Skip to content

Quickstart

Running the Climate Data Dissemination System

This tutorial serves as a brief introduction to running CDDS by CMORising a small amount of climate data. Its intention is to provide a minimal example of running CDDS, whilst also sign posting some of the other features and capabilities. The entire process can be roughly split into three parts.

  1. Define the request.cfg file and the variables to process.

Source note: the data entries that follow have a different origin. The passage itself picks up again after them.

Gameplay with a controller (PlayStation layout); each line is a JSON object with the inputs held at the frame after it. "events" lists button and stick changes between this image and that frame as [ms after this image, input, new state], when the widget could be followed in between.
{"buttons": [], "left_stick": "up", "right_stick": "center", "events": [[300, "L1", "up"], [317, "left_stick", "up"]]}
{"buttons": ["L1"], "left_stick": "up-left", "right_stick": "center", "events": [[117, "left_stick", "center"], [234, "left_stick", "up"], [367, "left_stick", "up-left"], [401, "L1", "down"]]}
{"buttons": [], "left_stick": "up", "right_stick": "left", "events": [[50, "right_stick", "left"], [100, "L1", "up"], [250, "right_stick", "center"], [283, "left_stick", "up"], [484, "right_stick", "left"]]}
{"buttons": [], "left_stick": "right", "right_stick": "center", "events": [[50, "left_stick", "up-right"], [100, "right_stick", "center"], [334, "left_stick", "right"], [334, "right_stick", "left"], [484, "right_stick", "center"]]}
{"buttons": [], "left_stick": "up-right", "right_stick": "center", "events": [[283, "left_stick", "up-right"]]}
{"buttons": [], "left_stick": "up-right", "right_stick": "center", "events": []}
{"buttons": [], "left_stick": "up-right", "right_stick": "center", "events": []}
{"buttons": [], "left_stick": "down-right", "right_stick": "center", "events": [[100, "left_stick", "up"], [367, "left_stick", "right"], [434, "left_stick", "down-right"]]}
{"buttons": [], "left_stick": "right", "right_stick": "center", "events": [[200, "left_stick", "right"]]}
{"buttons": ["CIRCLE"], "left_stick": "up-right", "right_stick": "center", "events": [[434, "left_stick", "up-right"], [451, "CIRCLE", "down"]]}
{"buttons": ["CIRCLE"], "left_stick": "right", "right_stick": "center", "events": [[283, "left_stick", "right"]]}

  2. Setup the directory structure.

  3. Run the Cylc conversion workflow.

Prerequisites

This guide does assume that you can run cylc workflows and that you have access to mass.

Configuring the Request

Running CDDS requires the user to appropriately configure a request.cfg file (from here on simply referred to as the "request"). This request is provided to many cdds commands as a positional argument and contains information ranging from experiment metadata, workflow configuration, ancillary paths, MASS locations, and more. Each option belongs to a particular section and is documented in Request Configuration.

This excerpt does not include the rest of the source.